Normalizing Flow-based Differentiable Particle Filters
Xiongjie Chen, Yunpeng Li
TL;DR
This work introduces NF-DPF, a normalizing-flow-based differentiable particle filter that learns flexible, density-backed dynamic, proposal, and measurement models for state-space estimation. By employing (conditional) normalizing flows and an entropy-regularized optimal transport resampler, NF-DPF yields tractable densities for all components and provable consistency as the number of particles grows. Theoretical results establish convergence rates and consistency, while extensive experiments on 1D and multivariate LGSSMs, disk localization, and robot localization tasks demonstrate improved posterior approximation, tracking accuracy, and sample efficiency over existing differentiable filters.
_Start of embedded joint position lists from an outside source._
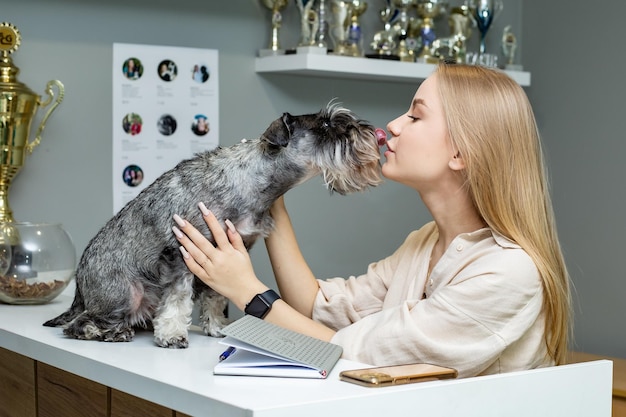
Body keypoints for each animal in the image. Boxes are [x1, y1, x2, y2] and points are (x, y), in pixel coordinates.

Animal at [42, 103, 380, 348]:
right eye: (325, 125)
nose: (371, 132)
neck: (252, 181)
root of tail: (79, 286)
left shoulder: (227, 251)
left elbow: (216, 297)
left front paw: (217, 327)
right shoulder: (180, 255)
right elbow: (178, 298)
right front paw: (172, 335)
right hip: (125, 295)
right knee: (79, 324)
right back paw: (111, 333)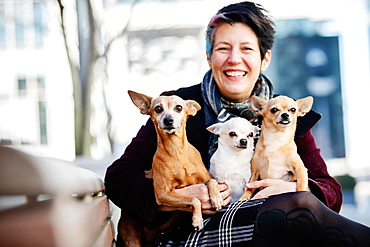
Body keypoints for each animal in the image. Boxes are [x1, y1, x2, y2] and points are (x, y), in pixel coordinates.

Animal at [123, 91, 224, 245]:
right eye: (158, 109)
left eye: (179, 108)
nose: (168, 120)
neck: (176, 151)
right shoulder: (163, 194)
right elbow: (194, 200)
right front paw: (197, 220)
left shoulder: (206, 177)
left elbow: (212, 181)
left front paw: (216, 198)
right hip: (132, 239)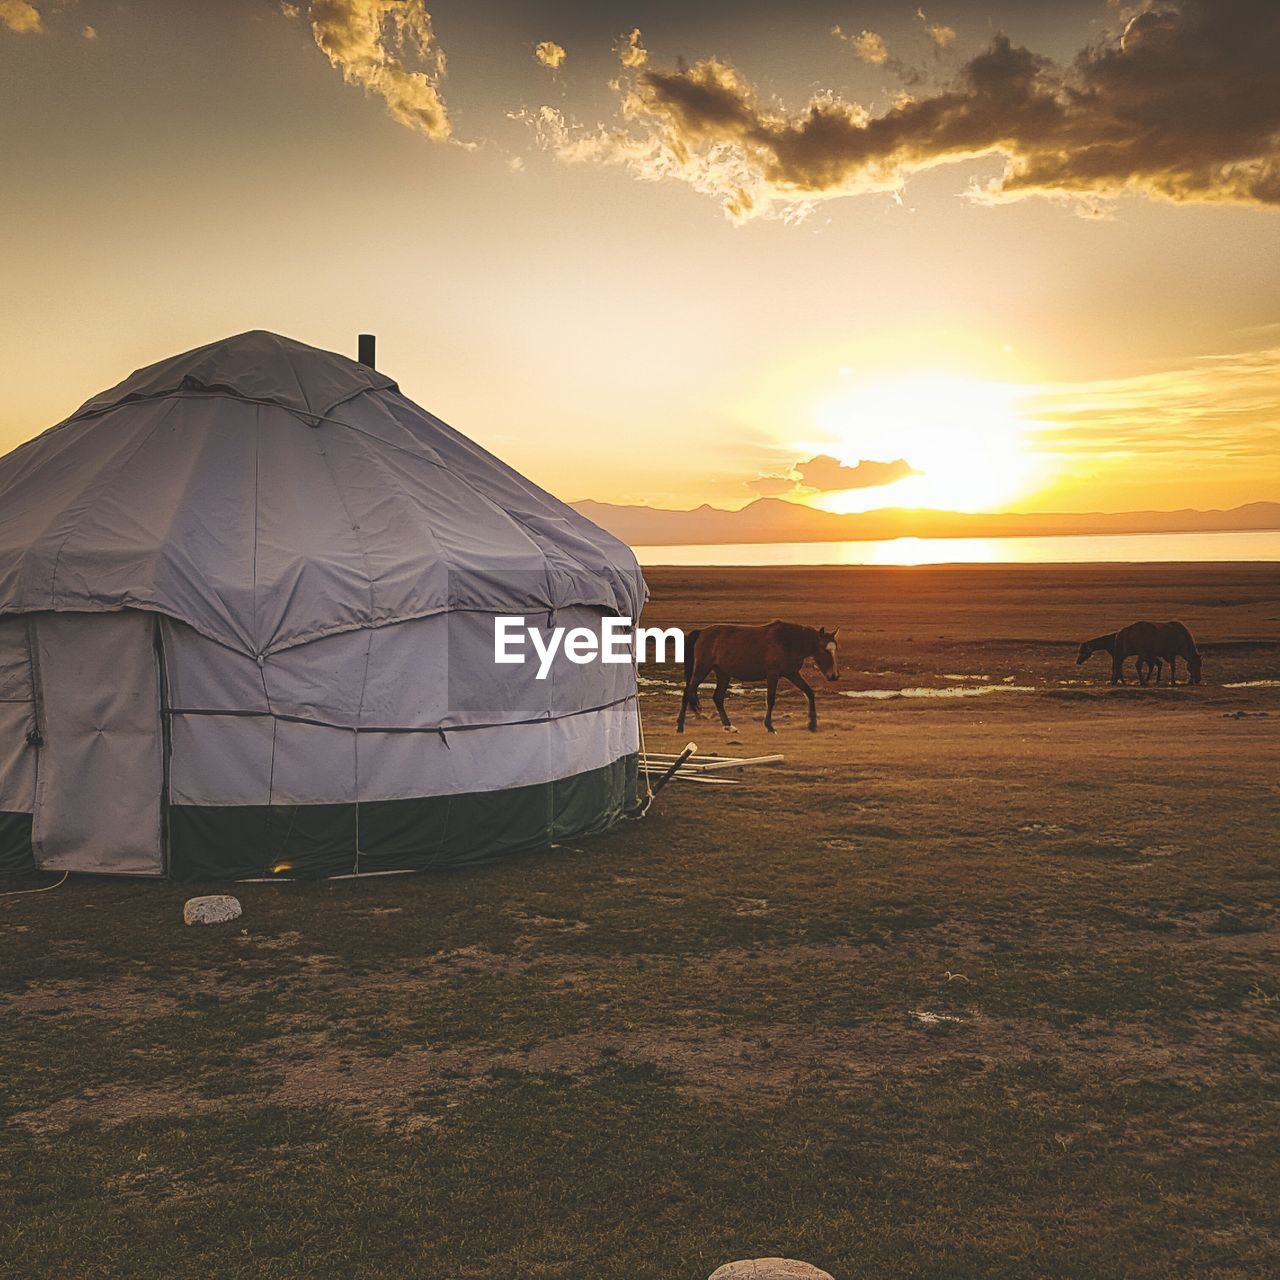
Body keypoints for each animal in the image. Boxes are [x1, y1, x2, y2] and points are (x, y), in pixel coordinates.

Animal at [675, 616, 844, 732]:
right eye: (824, 650)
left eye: (835, 649)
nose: (834, 675)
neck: (788, 642)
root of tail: (702, 632)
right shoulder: (773, 674)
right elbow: (770, 699)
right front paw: (769, 726)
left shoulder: (792, 674)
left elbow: (809, 693)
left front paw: (812, 724)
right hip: (702, 669)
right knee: (687, 692)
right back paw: (680, 726)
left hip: (723, 673)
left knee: (717, 697)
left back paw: (729, 726)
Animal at [1075, 616, 1203, 686]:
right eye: (1197, 665)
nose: (1198, 680)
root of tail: (1124, 631)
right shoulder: (1172, 653)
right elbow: (1173, 667)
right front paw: (1173, 682)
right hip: (1142, 653)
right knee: (1139, 665)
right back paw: (1142, 681)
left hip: (1138, 654)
The approach enables parameter learning and robust state estimation in complex, high-dimensional environments, with potential for broader deployment in navigation, robotics, and perception.
Abstract
Recently, there has been a surge of interest in incorporating neural networks into particle filters, e.g. differentiable particle filters, to perform joint sequential state estimation and model learning for non-linear non-Gaussian state-space models in complex environments. Existing differentiable particle filters are mostly constructed with vanilla neural networks that do not allow density estimation. As a result, they are either restricted to a bootstrap particle filtering framework or employ predefined distribution families (e.g. Gaussian distributions), limiting their performance in more complex real-world scenarios. In this paper we present a differentiable particle filtering framework that uses (conditional) normalizing flows to build its dynamic model, proposal distribution, and measurement model. This not only enables valid probability densities but also allows the proposed method to adaptively learn these modules in a flexible way, without being restricted to predefined distribution families. We derive the theoretical properties of the proposed filters and evaluate the proposed normalizing flow-based differentiable particle filters' performance through a series of numerical experiments.